🐷 PIG ROAST
💬 Word on the Street
While Rep. April Delaney quietly scooped up shares of Rollins Inc (ROL) and the Fed pumped $18.2 billion into the system, Intel (INTC) hijacked Elon Musk's Terafab AI project and rocketed 11% after-hours—even as insiders at Crown Castle Inc (CCI) dumped a staggering $266.6 million in what might be the biggest one-day exit we've tracked this quarter. The VIX just collapsed 15.8% to 25.8, but smart money recorded a $208.6 million net outflow today, suggesting the sharks are circling different waters than the headlines suggest. Here's what smart money is doing today.
📚 Jargon Buster
Case-Shiller
Fancy house price index. Lags reality by three months but CNBC treats it like gospel.
The VIX currently sits at 25.78, indicating elevated fear in equity markets, though it declined 15.8% over the past week as some anxiety appears to be receding from recent highs. Meanwhile, the MOVE index at 11.05 reflects relatively subdued expectations for bond market volatility despite rising 8.6% week-over-week, presenting a divergent picture where equity traders remain cautious while fixed income markets show comparative calm. This split suggests investors are pricing in continued stock market uncertainty while maintaining confidence in the stability of the Treasury market.

|| Market Sutra ||
"You don't rise to your best trade; you fall to your worst habit."
— Overleveraging killed more traders in 2021–2022 than bad ideas
Market breadth remains notably weak across major indices, with only 20% of SPY components advancing and similar narrow participation in QQQ and DIA. Energy and Utilities are capturing the majority of institutional flows while traditional growth areas like Technology show only modest relative strength at 32%, creating a defensive rotation pattern as Real Estate, Industrials, and Financials attract minimal buying interest. This divergence between narrow leadership in defensive sectors and broad-based weakness across cyclical areas reflects a risk-off positioning among professional investors.

The Fed's net liquidity stood at $6.68 trillion as of April 01, up $18.2 billion from the prior week, indicating an expansion in available market liquidity that historically correlates with supportive conditions for risk assets. The next H.4.1 report releases Thursday, April 09, which will show whether this liquidity expansion continues or reverses.
Yesterday's energy data painted a mixed picture as crude oil inventories surged by 3.081M barrels against expectations of just 0.7M—a build more than four times consensus—while gasoline stocks drew down 1.589M versus the 1.4M estimate, signaling continued demand even as mortgage rates held near 6.5% for the second consecutive week.
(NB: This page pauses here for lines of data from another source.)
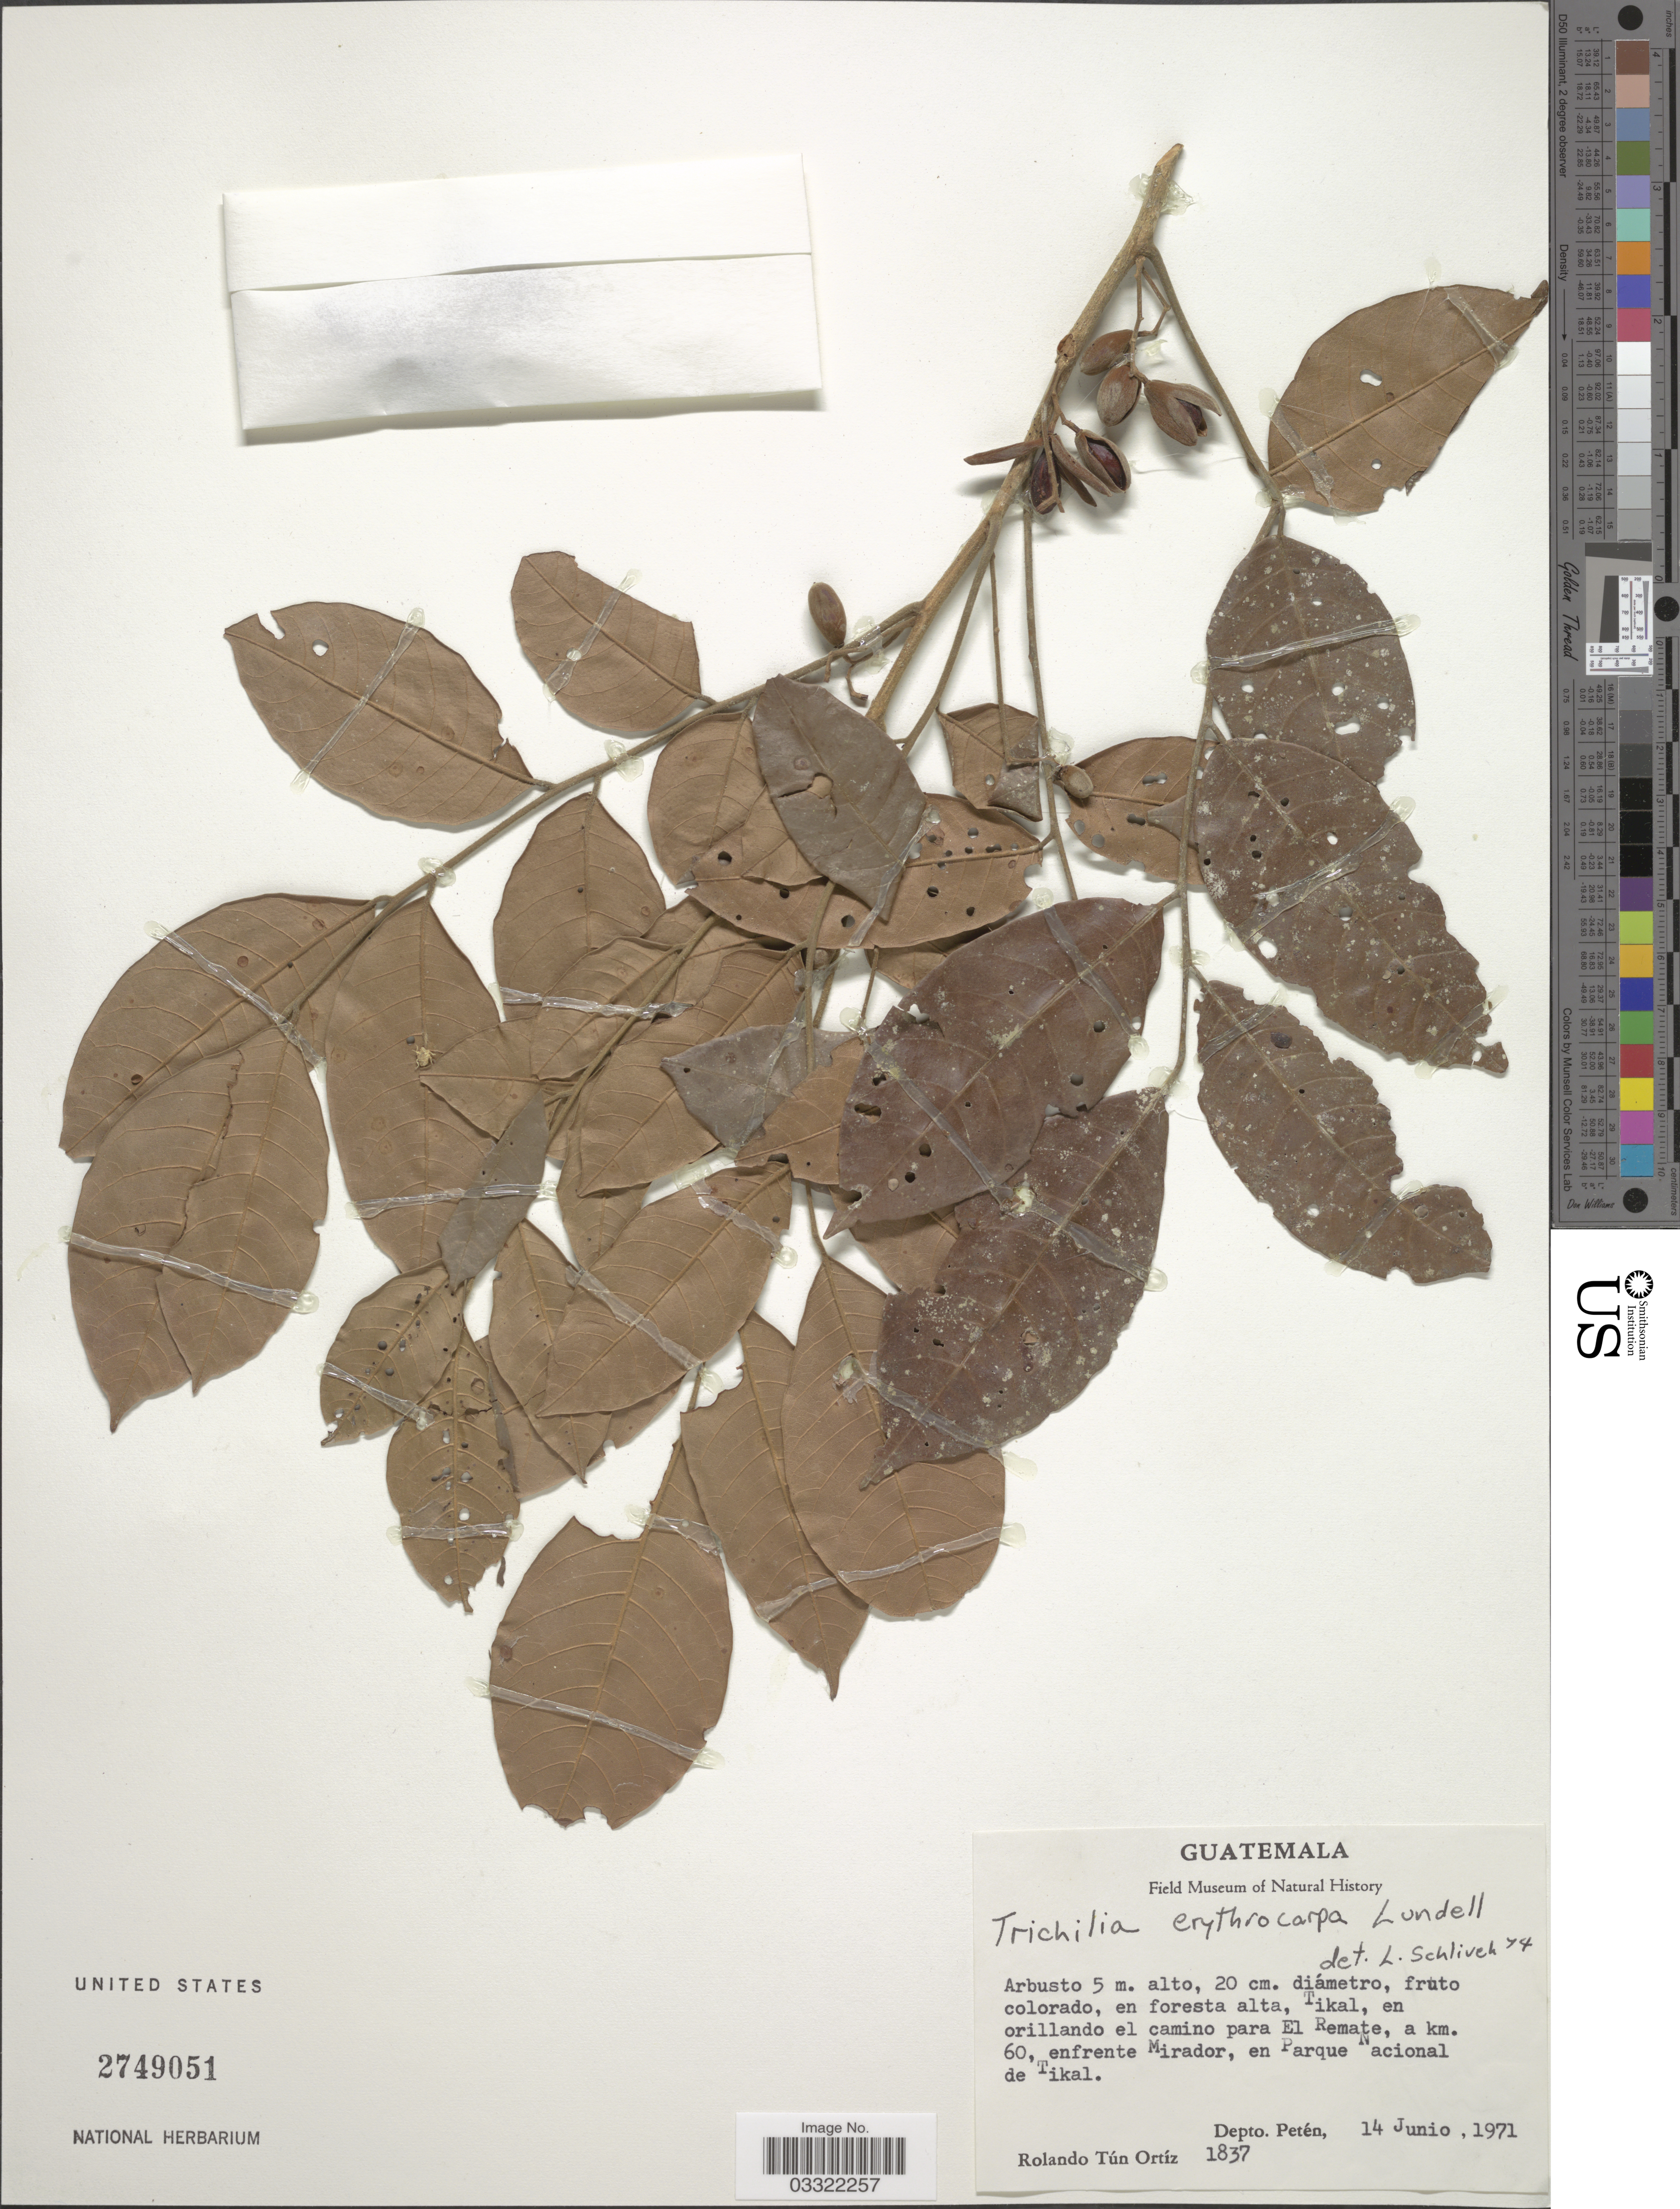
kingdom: Plantae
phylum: Tracheophyta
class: Magnoliopsida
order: Sapindales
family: Meliaceae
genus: Trichilia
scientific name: Trichilia erythrocarpa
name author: Lundell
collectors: R. Tún Ortíz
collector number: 1837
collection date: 1971-06-14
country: Guatemala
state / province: El Petén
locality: En foresta alta, Tikal, en orillando el camino para El Remate, a km. 60, enfrente Mirador, en Parque Nacional de Tikal. Depto. Petén.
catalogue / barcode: US 2749051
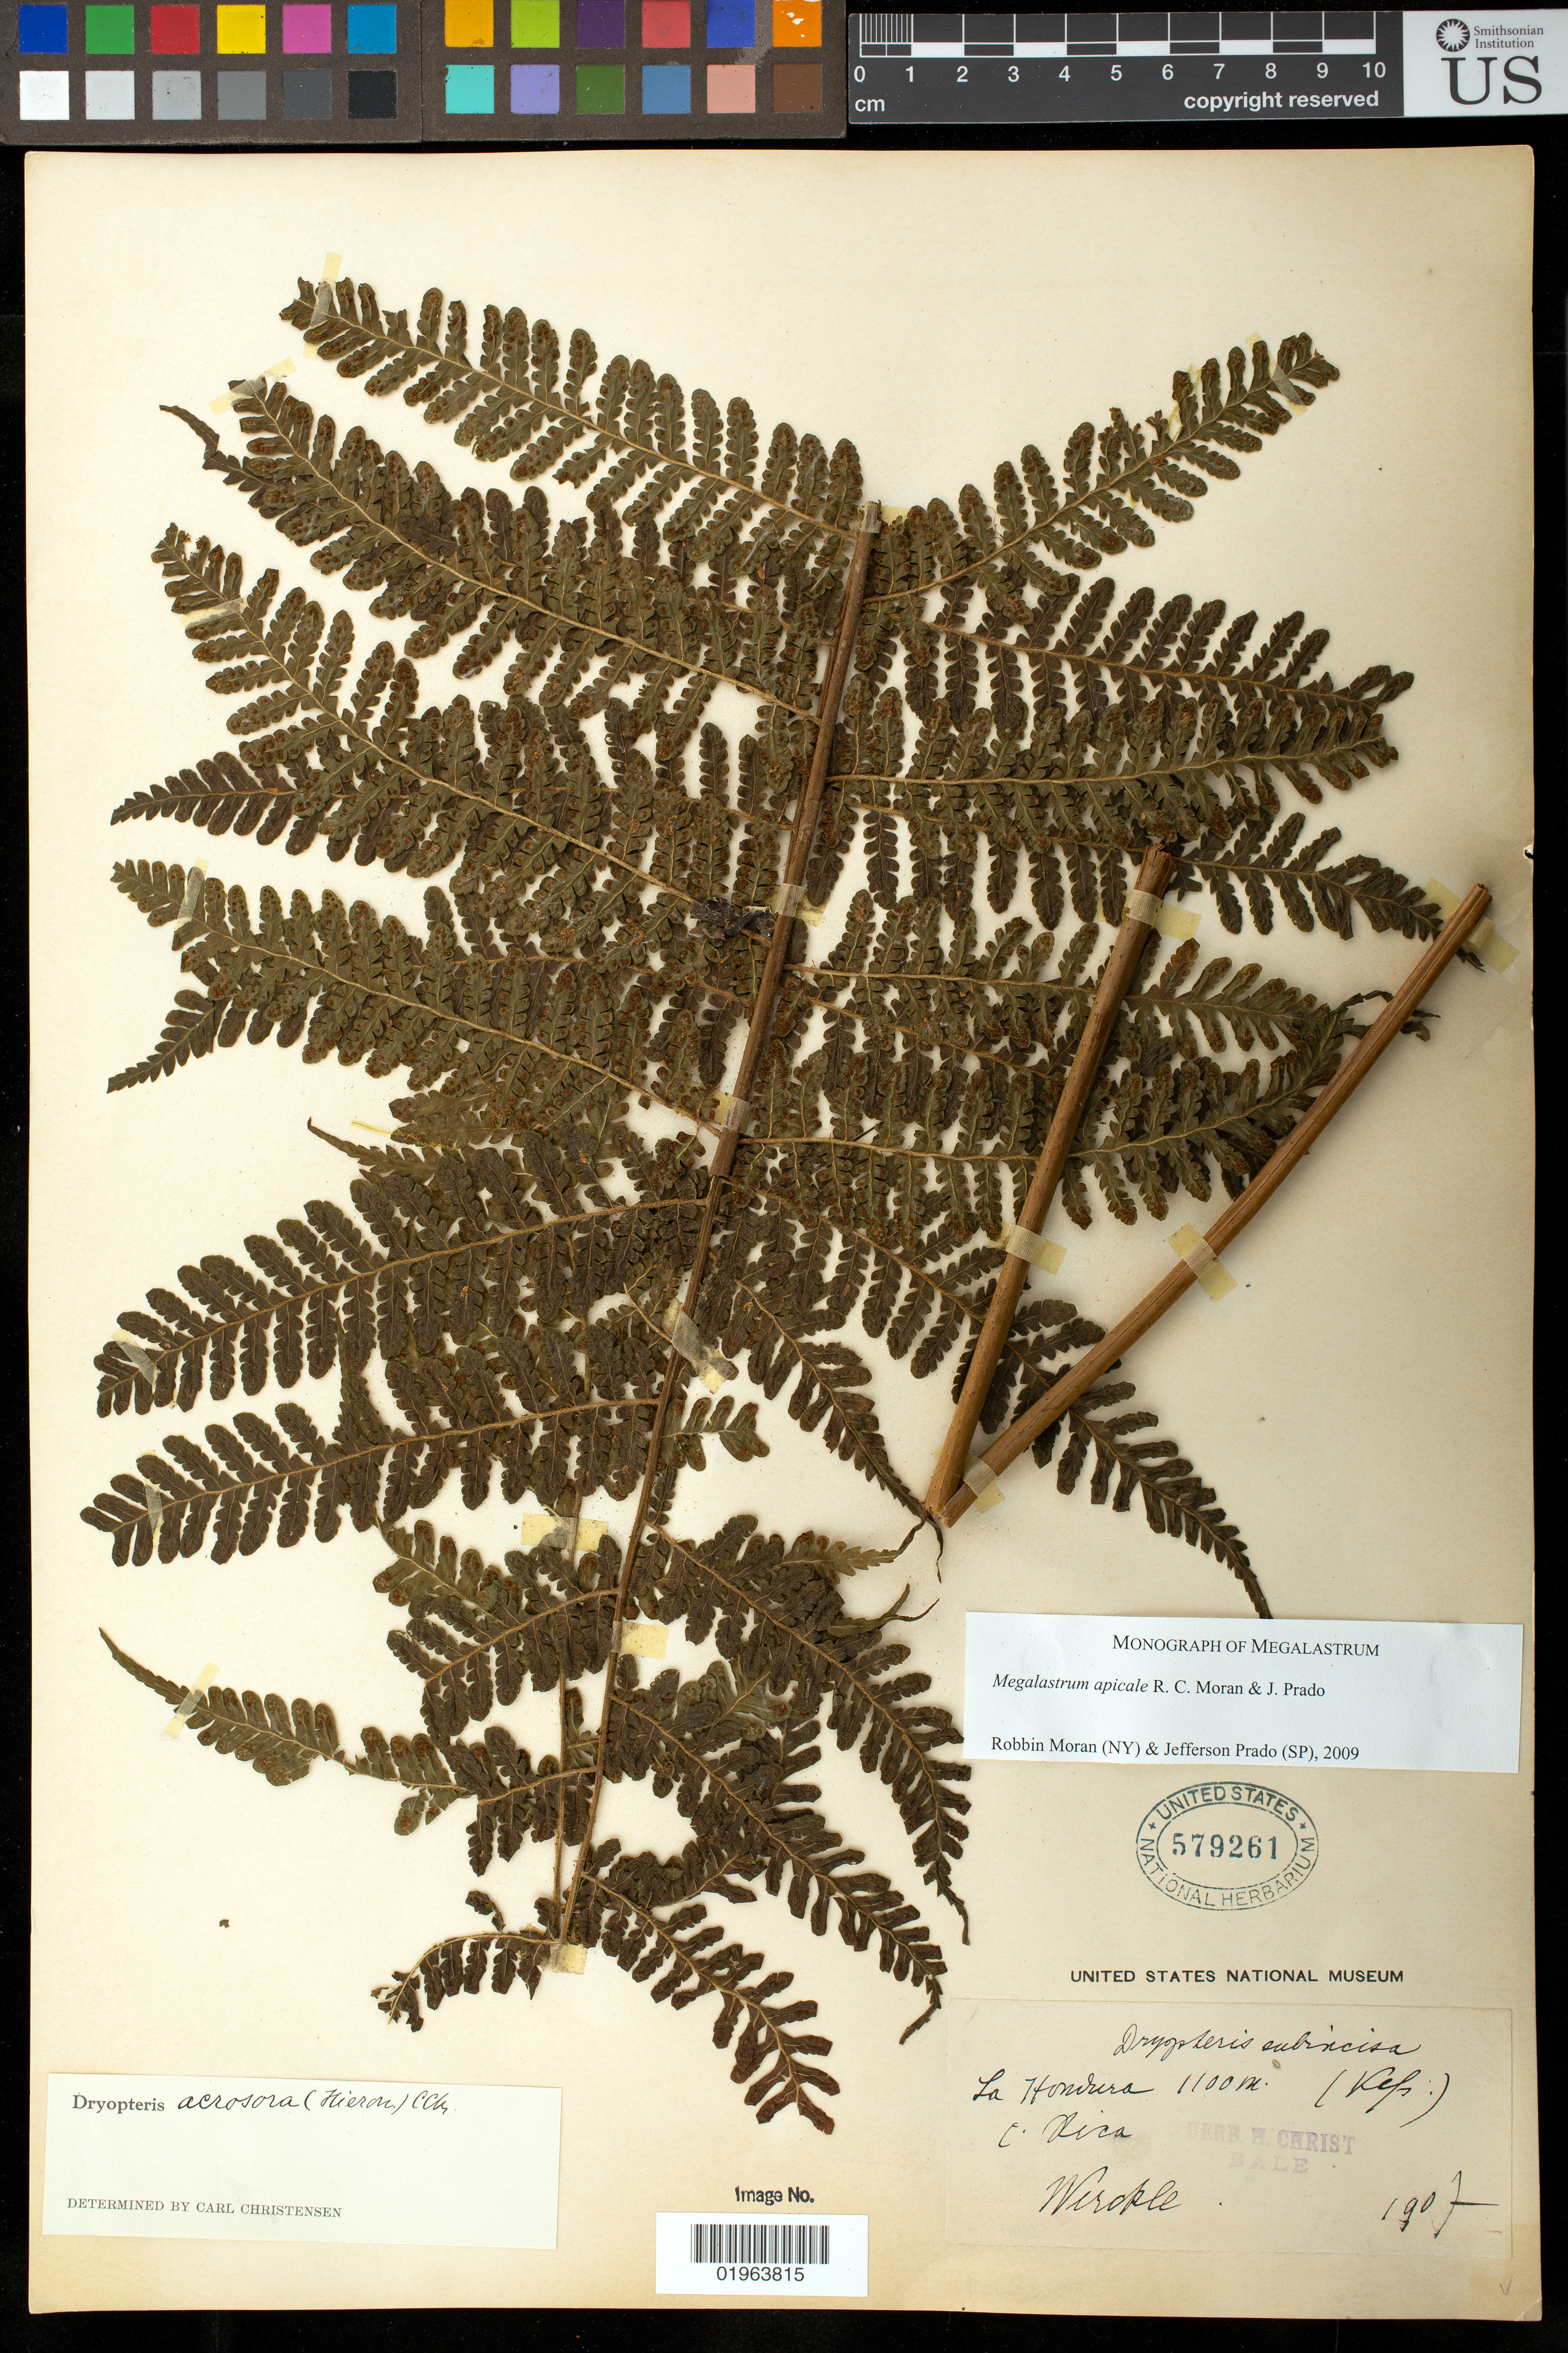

Today's focus centers on the Core PCE Price Index, the Fed's preferred inflation gauge, with the year-over-year reading expected to tick down to 3.0% from 3.1%, while the final Q4 GDP revision is forecast to show a sharp deceleration to 0.7% from the prior 4.4% estimate—a dramatic cooling that would mark the slowest quarterly growth since Q1 2023. Tomorrow brings the critical March CPI report where headline inflation is projected to jump to 3.4% year-over-year from 2.4%, driven by an unusually large 1.0% monthly gain versus February's 0.3%, which would represent the sharpest single-month increase since mid-2022 and potentially reignite concerns about the Fed's rate path.
Institutional flows show a technology sector concentration, with ETFs adding positions in mega-cap tech names MSFT, META, and AVGO, while simultaneously trimming exposure to consumer healthcare (JNJ) and streaming entertainment (NFLX). The data reveals balanced overall activity with 10 ETFs adding and 10 removing positions, suggesting selective rotation within portfolios rather than broad directional positioning.

Rep. April Delaney purchased shares in three companies: Rollins Inc (ROL), Tractor Supply Company (TSCO), and Nasdaq Inc (NDAQ). Rep. Gilbert Cisneros sold positions in Charles Schwab (SCHW), Advanced Energy Industries (AEIS), and Flex Ltd (FLEX), representing a pattern of one member adding new positions while another reduced holdings across their portfolio.

Recent insider filings show significant cluster activity with 17 insiders purchasing shares of CVS, while on the selling side, 201 insiders at UTHR collectively disposed of $71.8 million in stock and 90 insiders at CRWV sold a combined $266.6 million. The week's activity resulted in an even split with 15 accumulation signals balanced against 15 distribution signals across all tracked companies.

Ninety-nine companies report earnings today, with notable accumulation signals appearing in 9861.T and 7513.T ahead of their results. Meanwhile, TCS.BO and TCS.NS show distribution patterns as they prepare to report, following yesterday's session where APLD gained 17.1% and 0QZ4.L advanced 9.9%.